Coming from a Z80 background, I found the 6502 somewhat alien, but realised that if I could write 20 lines of 6502 assembler each week to complete the assignment - that was good enough for me. I have stuck to this philosophy for the last 35 years or so - and it has, over the years worked out to be a reasonable strategy.
In my final year, I was given access to a very early scanning electron microscope SEM, that had been supplied to Bangor in the 1960s, one of the first from Cambridge Instruments. My final year project was to build a video capture unit for it.
The advantage of the SEM was that it’s video was relatively low bandwidth, almost audio frequencies, as it was intended to provide a slow scan that would expose a polaroid film, in a special camera that was attached to an unusual, blue phosphor slow scan CRT scope tube. The picture resolution was dependent on the scan rate, often measured in tens of seconds per frame.
With an 8-bit A-D converter and 12-bit D-A converters to generate the X and Y raster scan sawtooth deflection waveforms - I was able to capture an image to a very early 8088 based PC-clone (made by Multitech of Taiwan). Potentially I could do a 4096 x 4096 scan, but limitations of the PC meant that I was limited to 256 x 256 pixels.
I learned enough x86 assembly to energise the DACs with an incrementing count, sample the video on each increment of the X-count and write the sampled video signal from the ADC to a file on disk - all in about 40 lines of x86 assembler.
The PC only had 4 colour graphics (2 bit per pixel) and I seem to recall that there was a low level program in the BIOS tools that allowed you to read a bitmap and display it to the screen.
Well I got my degree, and after a summer dossing around Edinburgh, (my home city) during the 1986 Festival Fringe I took up a job at BBC Research near Reigate, in Surrey.
I learned a few things from my University computing experiences:
-
Don’t spend half your life learning Z80 mnemonics and hex codes off by heart. This is a skill of limited future use. Other processors exist.
-
The early mid-1980s were an important transition from mainframes to single uses micros. Academics that teach FORTRAN 77 year after year are deluded and not willing to accept these changes.
-
Never write more hand assembled code than you need to.

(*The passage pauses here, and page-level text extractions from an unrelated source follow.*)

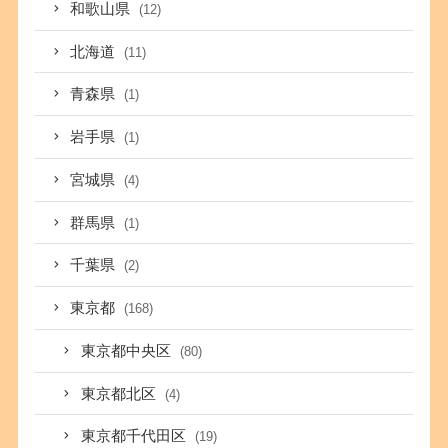
和歌山県
(12)
北海道
(11)
青森県
(1)
岩手県
(1)
宮城県
(4)
群馬県
(1)
千葉県
(2)
東京都
(168)
東京都中央区
(80)
東京都北区
(4)
東京都千代田区
(19)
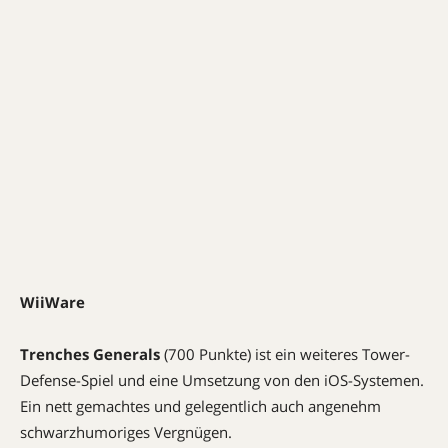
WiiWare
Trenches Generals
(700 Punkte) ist ein weiteres Tower-
Defense-Spiel und eine Umsetzung von den iOS-Systemen.
Ein nett gemachtes und gelegentlich auch angenehm
schwarzhumoriges Vergnügen.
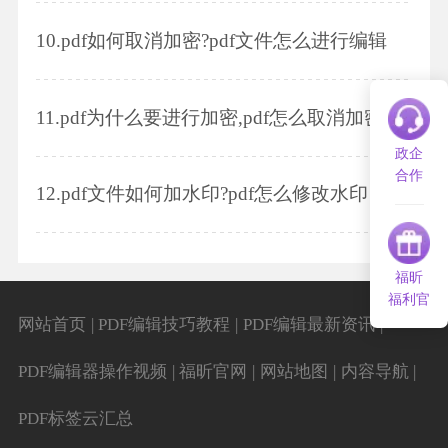
10.
pdf如何取消加密?pdf文件怎么进行编辑
11.
pdf为什么要进行加密,pdf怎么取消加密?使用什么软件
政企
合作
12.
pdf文件如何加水印?pdf怎么修改水印
福昕
福利官
|
|
|
网站首页
PDF编辑技巧教程
PDF编辑最新资讯
|
|
|
|
PDF编辑器操作视频
福昕官网
网站地图
内容导航
PDF标签云汇总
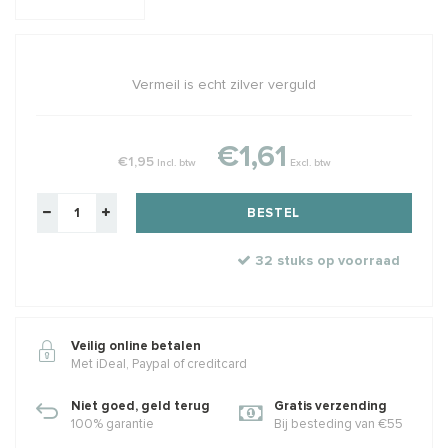
Vermeil is echt zilver verguld
€1,61
€1,95
Incl. btw
Excl. btw
BESTEL
32 stuks op voorraad
Veilig online betalen
Met iDeal, Paypal of creditcard
Niet goed, geld terug
Gratis verzending
100% garantie
Bij besteding van €55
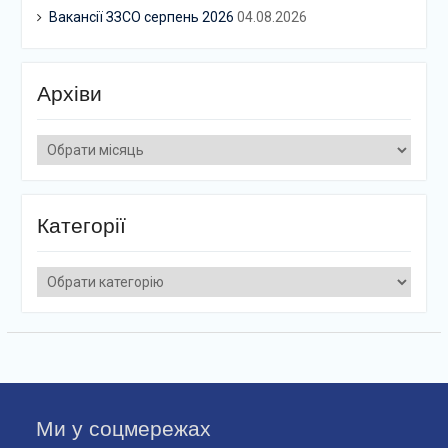
Вакансії ЗЗСО серпень 2026
04.08.2026
Архіви
Архіви
Категорії
Категорії
Ми у соцмережах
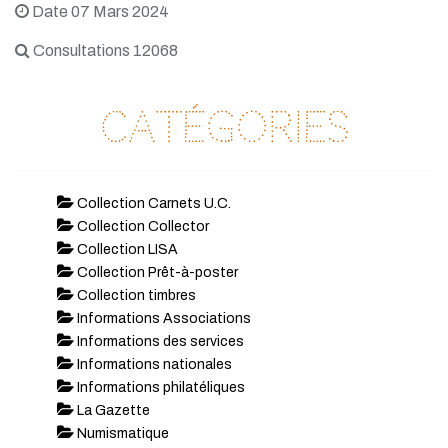
Date 07 Mars 2024
Consultations 12068
Catégories
Collection Carnets U.C.
Collection Collector
Collection LISA
Collection Prêt-à-poster
Collection timbres
Informations Associations
Informations des services
Informations nationales
Informations philatéliques
La Gazette
Numismatique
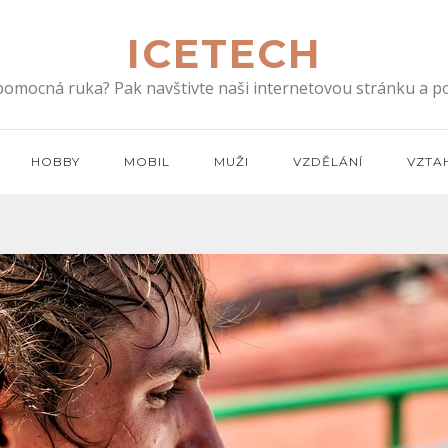
ICETECH
 pomocná ruka? Pak navštivte naši internetovou stránku a po
HOBBY
MOBIL
MUŽI
VZDĚLÁNÍ
VZTA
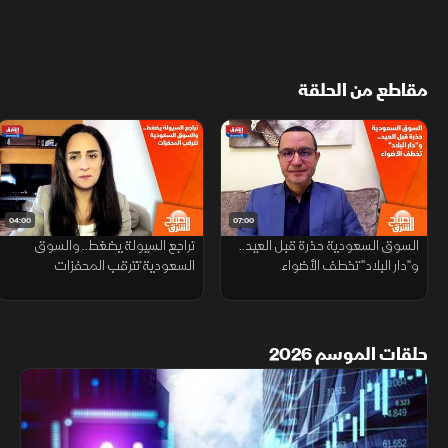
مقاطع من الحلقة
04:00
07:00
السوق السعودية حذرة قبل العيد..
تراجع السيولة يضغط.. والسوق
و"دار البلاد" تخطف الأضواء
السعودية تترقب المحفزات
حلقات الموسم 2026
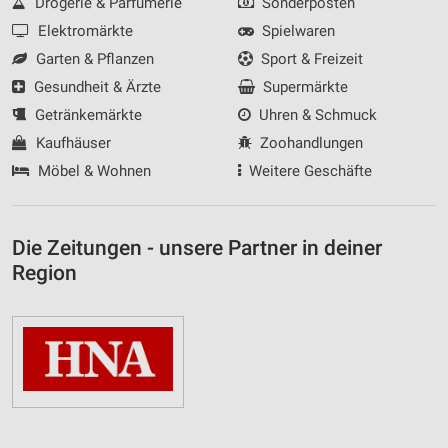
Drogerie & Parfümerie
Sonderposten
Elektromärkte
Spielwaren
Garten & Pflanzen
Sport & Freizeit
Gesundheit & Ärzte
Supermärkte
Getränkemärkte
Uhren & Schmuck
Kaufhäuser
Zoohandlungen
Möbel & Wohnen
Weitere Geschäfte
Die Zeitungen - unsere Partner in deiner
Region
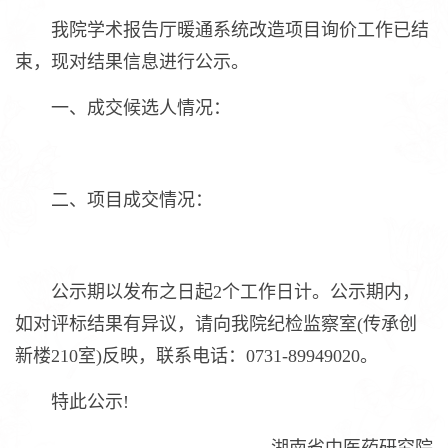
我院学术报告厅暖通系统改造项目询价工作已结
束，现对结果信息进行公示。
一、成交候选人情况：
二、项目成交情况：
公示期以发布之日起2个工作日计。公示期内，
如对评标结果有异议，请向我院纪检监察室(传承创
新楼210室)反映，联系电话：0731-89949020。
特此公示!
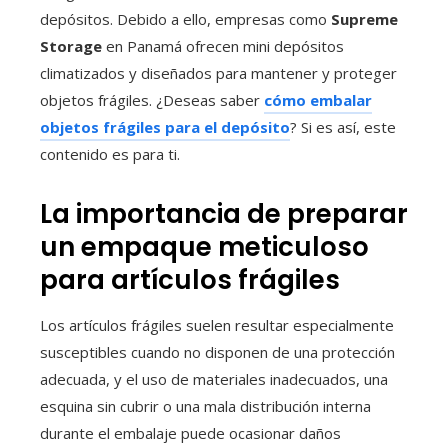
depósitos. Debido a ello, empresas como
Supreme
Storage
en Panamá ofrecen mini depósitos
climatizados y diseñados para mantener y proteger
objetos frágiles. ¿Deseas saber
cómo embalar
objetos frágiles para el depósito
? Si es así, este
contenido es para ti.
La importancia de preparar
un empaque meticuloso
para artículos frágiles
Los artículos frágiles suelen resultar especialmente
susceptibles cuando no disponen de una protección
adecuada, y el uso de materiales inadecuados, una
esquina sin cubrir o una mala distribución interna
durante el embalaje puede ocasionar daños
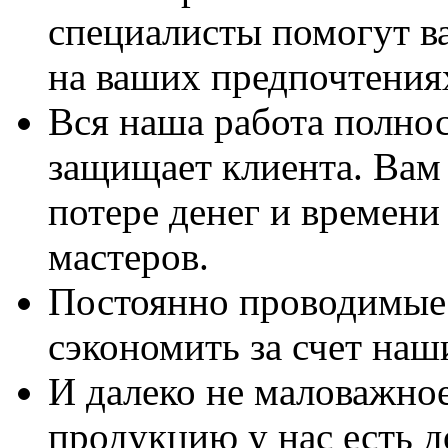
специалисты помогут в
на ваших предпочтения
Вся наша работа полно
защищает клиента. Вам 
потере денег и времени
мастеров.
Постоянно проводимые 
сэкономить за счет наш
И далеко не маловажно
продукцию у нас есть 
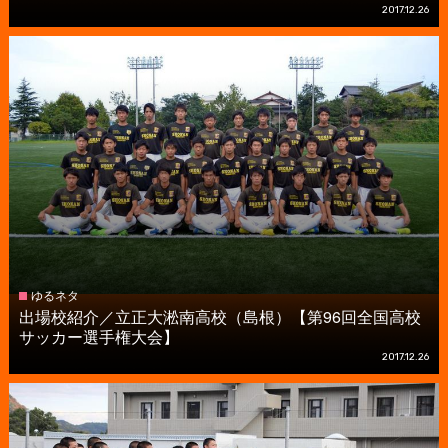
2017.12.26
ゆるネタ
出場校紹介／立正大淞南高校（島根）【第96回全国高校
サッカー選手権大会】
2017.12.26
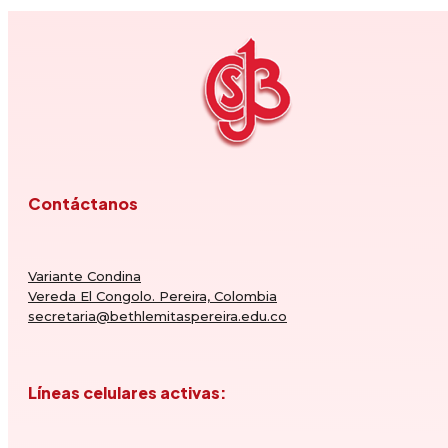
Contáctanos
Variante Condina
Vereda El Congolo. Pereira, Colombia
secretaria@bethlemitaspereira.edu.co
Líneas celulares activas:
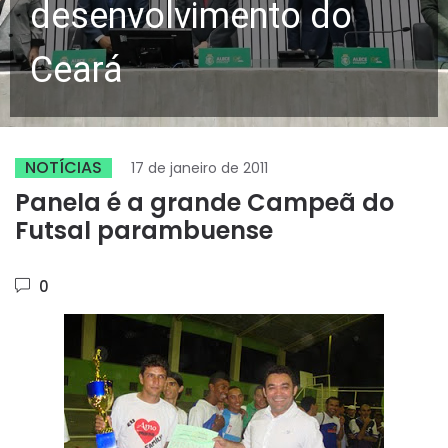
desenvolvimento do
Ceará
NOTÍCIAS
17 de janeiro de 2011
Panela é a grande Campeã do
Futsal parambuense
0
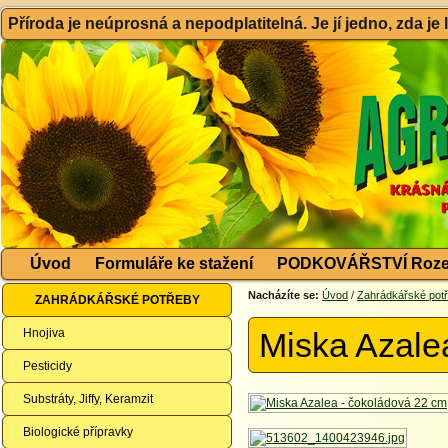
Příroda je neúprosná a nepodplatitelná. Je jí jedno, zda je
Úvod
Formuláře ke stažení
PODKOVÁŘSTVÍ Roze
Nacházíte se:
Úvod
/
Zahrádkářské pot
ZAHRÁDKÁŘSKÉ POTŘEBY
Hnojiva
Miska Azale
Pesticidy
Substráty, Jiffy, Keramzit
Biologické přípravky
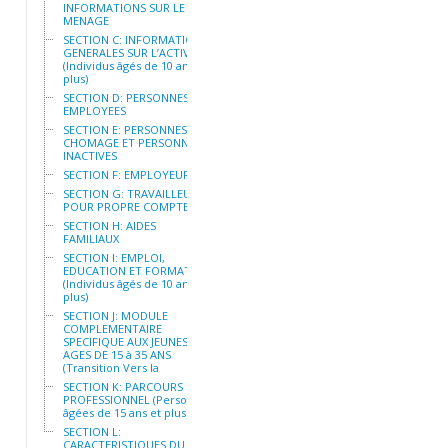
INFORMATIONS SUR LE
MENAGE
SECTION C: INFORMATIONS
GENERALES SUR L’ACTIVITE
(Individus âgés de 10 ans et
plus)
SECTION D: PERSONNES
EMPLOYEES
SECTION E: PERSONNES AU
CHOMAGE ET PERSONNES
INACTIVES
SECTION F: EMPLOYEURS
SECTION G: TRAVAILLEURS
POUR PROPRE COMPTE
SECTION H: AIDES
FAMILIAUX
SECTION I: EMPLOI,
EDUCATION ET FORMATION
(Individus âgés de 10 ans et
plus)
SECTION J: MODULE
COMPLEMENTAIRE
SPECIFIQUE AUX JEUNES
AGES DE 15 à 35 ANS
(Transition Vers la
SECTION K: PARCOURS
PROFESSIONNEL (Personnes
âgées de 15 ans et plus)
SECTION L:
CARACTERISTIQUES DU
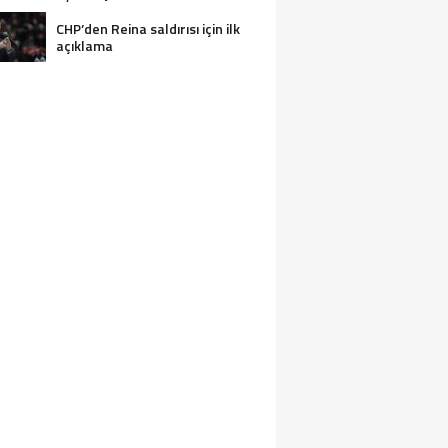
CHP’den Reina saldırısı için ilk
açıklama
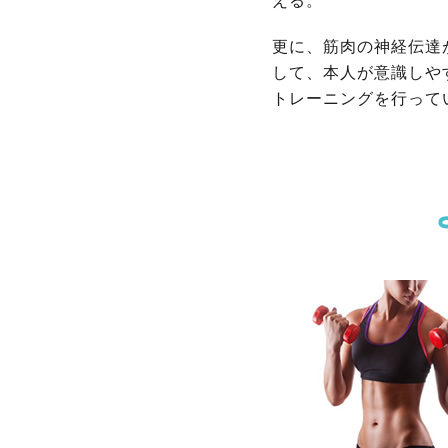
える。
更に、筋肉の神経伝達
して、本人が意識しや
トレーニングを行って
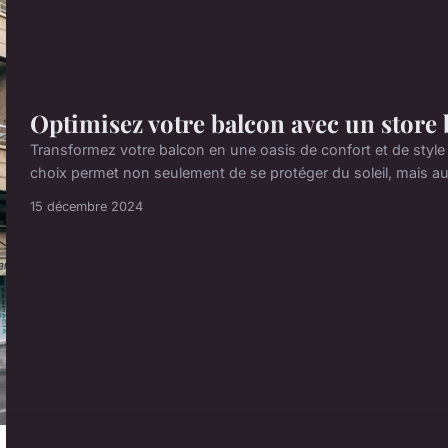
Optimisez votre balcon avec un store 
Transformez votre balcon en une oasis de confort et de style
choix permet non seulement de se protéger du soleil, mais aus
15 décembre 2024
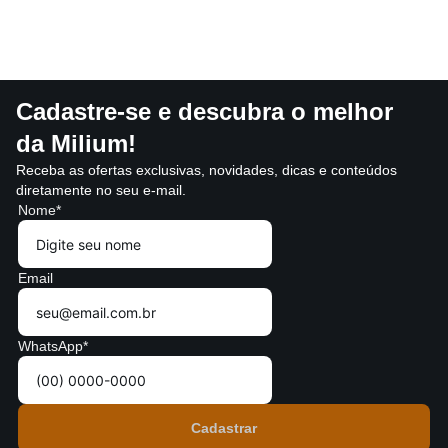
Cadastre-se e descubra o melhor
da Milium!
Receba as ofertas exclusivas, novidades, dicas e conteúdos
diretamente no seu e-mail.
Nome*
Email
WhatsApp*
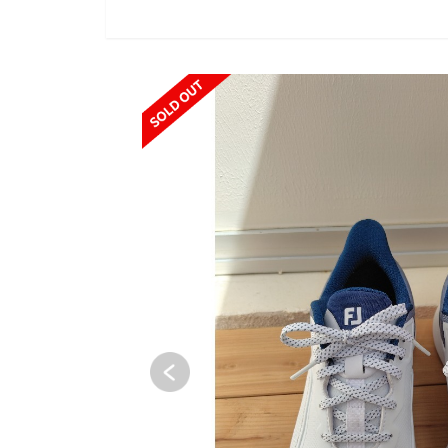
SOLD OUT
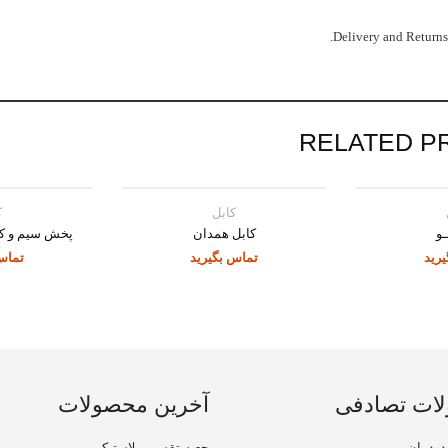
Delivery and Returns
RELATED P
کابل
ک
و
کابل همدان
پخش سیم و کاب
رید
تماس بگیرید
تماس
ات تصادفی
آخرین محصولات
دودمان
جعبه تقسیم پلاستیکی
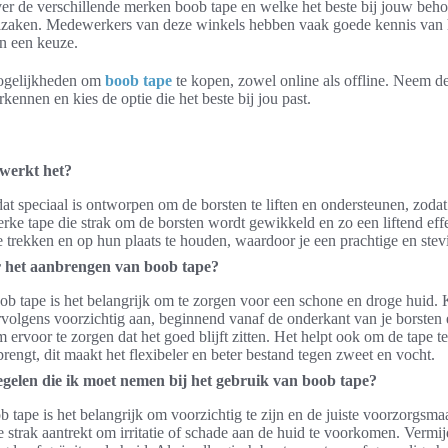
ver de verschillende merken boob tape en welke het beste bij jouw beho
iaalzaken. Medewerkers van deze winkels hebben vaak goede kennis van 
an een keuze.
mogelijkheden om
boob tape
te kopen, zowel online als offline. Neem de
kennen en kies de optie die het beste bij jou past.
 werkt het?
at speciaal is ontworpen om de borsten te liften en ondersteunen, zodat
terke tape die strak om de borsten wordt gewikkeld en zo een liftend eff
trekken en op hun plaats te houden, waardoor je een prachtige en stevige
or het aanbrengen van boob tape?
ob tape is het belangrijk om te zorgen voor een schone en droge huid.
ervolgens voorzichtig aan, beginnend vanaf de onderkant van je borst
 ervoor te zorgen dat het goed blijft zitten. Het helpt ook om de tape 
rengt, dit maakt het flexibeler en beter bestand tegen zweet en vocht.
egelen die ik moet nemen bij het gebruik van boob tape?
ob tape is het belangrijk om voorzichtig te zijn en de juiste voorzorgsm
 te strak aantrekt om irritatie of schade aan de huid te voorkomen. Vermi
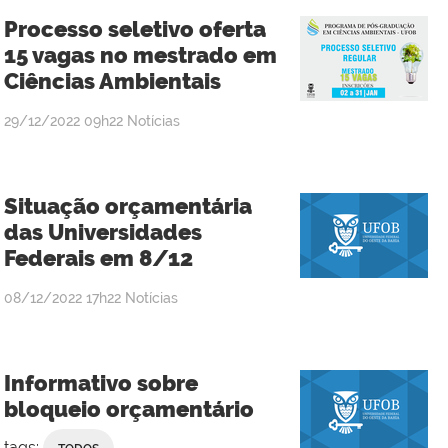
Processo seletivo oferta
15 vagas no mestrado em
Ciências Ambientais
publicado
29/12/2022
09h22
Notícias
Situação orçamentária
das Universidades
Federais em 8/12
publicado
08/12/2022
17h22
Notícias
Informativo sobre
bloqueio orçamentário
tags:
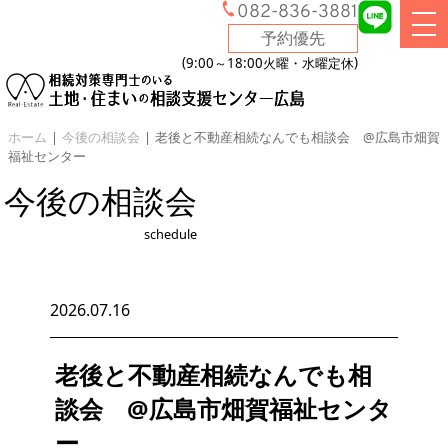
082-836-3881
予約優先
9:00～18:00
火曜・水曜定休
ホーム
|
今後の相談会
|
老後と不動産相続なんでも相談会 @広島市畑賀
福祉センター
今後の相談会
schedule
2026.07.16
老後と不動産相続なんでも相
談会 @広島市畑賀福祉センタ
ー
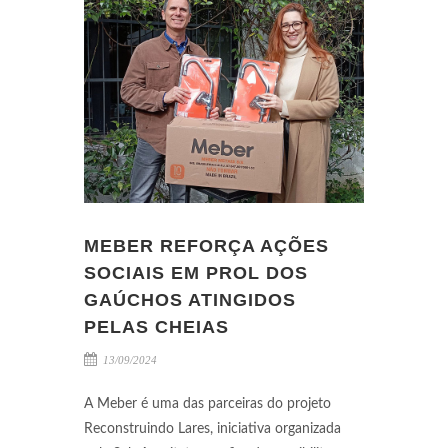
MEBER REFORÇA AÇÕES
SOCIAIS EM PROL DOS
GAÚCHOS ATINGIDOS
PELAS CHEIAS
13/09/2024
A Meber é uma das parceiras do projeto
Reconstruindo Lares, iniciativa organizada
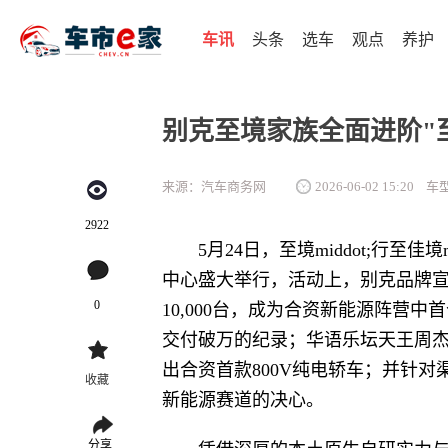
车讯
头条
选车
观点
养护
别克至境家族全面进阶"
来源：汽车商务网
2026-06-02 15:20
车
2922
5月24日，至境middot;行至佳
中心盛大举行，活动上，别克品牌宣
0
10,000台，成为合资新能源阵营
交付破万的纪录；华语乐坛天王周杰
出合资首款800V纯电轿车；并针对渠
收藏
新能源赛道的决心。
分享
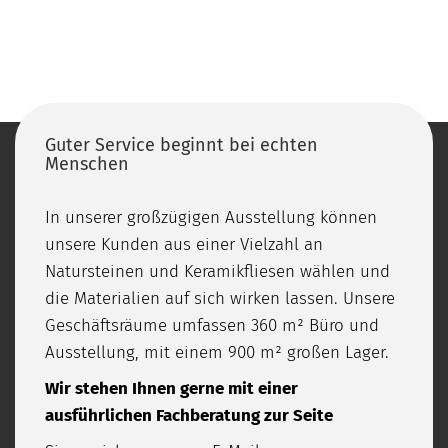
Guter Service beginnt bei echten
Menschen
In unserer großzügigen Ausstellung können
unsere Kunden aus einer Vielzahl an
Natursteinen und Keramikfliesen wählen und
die Materialien auf sich wirken lassen. Unsere
Geschäftsräume umfassen 360 m² Büro und
Ausstellung, mit einem 900 m² großen Lager.
Wir stehen Ihnen gerne mit einer
ausführlichen Fachberatung zur Seite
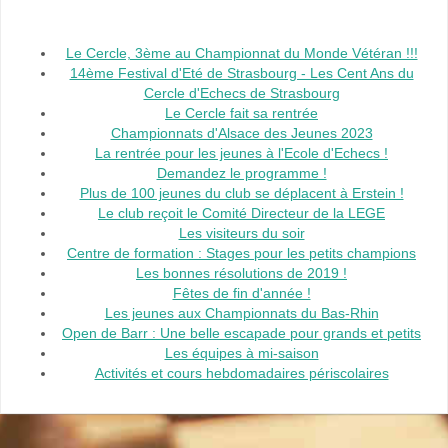
Le Cercle, 3ème au Championnat du Monde Vétéran !!!
14ème Festival d'Eté de Strasbourg - Les Cent Ans du
Cercle d'Echecs de Strasbourg
Le Cercle fait sa rentrée
Championnats d'Alsace des Jeunes 2023
La rentrée pour les jeunes à l'Ecole d'Echecs !
Demandez le programme !
Plus de 100 jeunes du club se déplacent à Erstein !
Le club reçoit le Comité Directeur de la LEGE
Les visiteurs du soir
Centre de formation : Stages pour les petits champions
Les bonnes résolutions de 2019 !
Fêtes de fin d'année !
Les jeunes aux Championnats du Bas-Rhin
Open de Barr : Une belle escapade pour grands et petits
Les équipes à mi-saison
Activités et cours hebdomadaires périscolaires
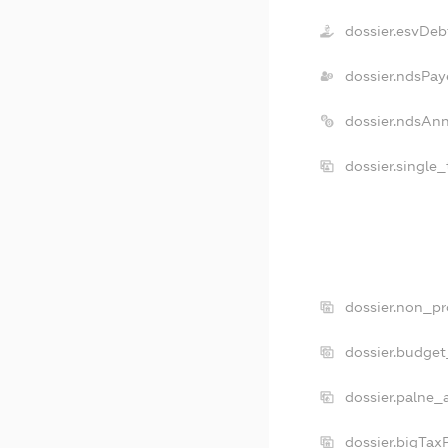
dossier.esvDeb
dossier.ndsPay
dossier.ndsAn
dossier.single
dossier.non_pr
dossier.budge
dossier.palne_
dossier.bigTax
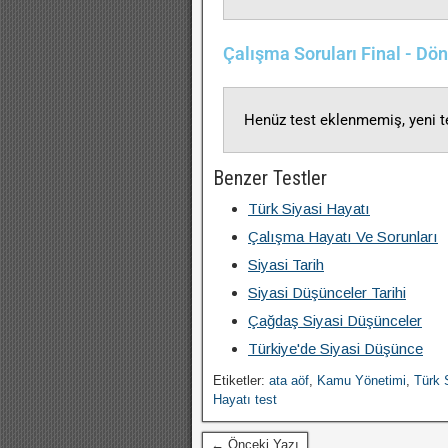
Çalışma Soruları Final - D
Henüz test eklenmemiş, yeni te
Benzer Testler
Türk Siyasi Hayatı
Çalışma Hayatı Ve Sorunları
Siyasi Tarih
Siyasi Düşünceler Tarihi
Çağdaş Siyasi Düşünceler
Türkiye'de Siyasi Düşünce
Etiketler:
ata aöf
,
Kamu Yönetimi
,
Türk 
Hayatı test
← Önceki Yazı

Just write the 20 to 50 lines of assembler to prove that your hardware works, and then hand it to someone who wants to program for a living.
-
Stick to hardware design and implementation as long as you can. When you can no longer see the parts to solder onto the board - consider a career change to software or FPGA design - and turn the font size up on your editor.
-
Retiring to live on a canal boat in rural West Yorkshire aged 55 is not a bad idea - under the current circumstances.